### REQUIREMENT
From the line below that contains "left elbow: (403, 164)" to the line that contains "right hip: (441, 298)", repeat every line exactly, both ends included, and nothing else.

### DATA FOR ANALYSIS
══════════

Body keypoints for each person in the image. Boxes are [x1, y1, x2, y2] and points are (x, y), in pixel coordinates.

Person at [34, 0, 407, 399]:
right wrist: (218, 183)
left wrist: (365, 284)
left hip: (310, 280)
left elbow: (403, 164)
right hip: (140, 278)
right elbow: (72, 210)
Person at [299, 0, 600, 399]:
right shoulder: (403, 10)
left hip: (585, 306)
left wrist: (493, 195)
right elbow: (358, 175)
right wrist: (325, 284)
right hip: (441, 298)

══════════

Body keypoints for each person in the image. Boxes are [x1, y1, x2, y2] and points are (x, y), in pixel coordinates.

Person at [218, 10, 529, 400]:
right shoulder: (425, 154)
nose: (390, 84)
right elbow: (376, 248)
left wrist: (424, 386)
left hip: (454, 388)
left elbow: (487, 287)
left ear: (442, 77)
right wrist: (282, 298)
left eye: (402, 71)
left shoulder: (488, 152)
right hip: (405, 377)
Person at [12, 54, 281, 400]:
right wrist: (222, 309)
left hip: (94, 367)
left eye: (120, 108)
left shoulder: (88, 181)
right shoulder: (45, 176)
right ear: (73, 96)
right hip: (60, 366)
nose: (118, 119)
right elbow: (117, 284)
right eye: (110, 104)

══════════

### REPLY TO THE TASK
left elbow: (403, 164)
right hip: (140, 278)
right elbow: (72, 210)
Person at [299, 0, 600, 399]:
right shoulder: (403, 10)
left hip: (585, 306)
left wrist: (493, 195)
right elbow: (358, 175)
right wrist: (325, 284)
right hip: (441, 298)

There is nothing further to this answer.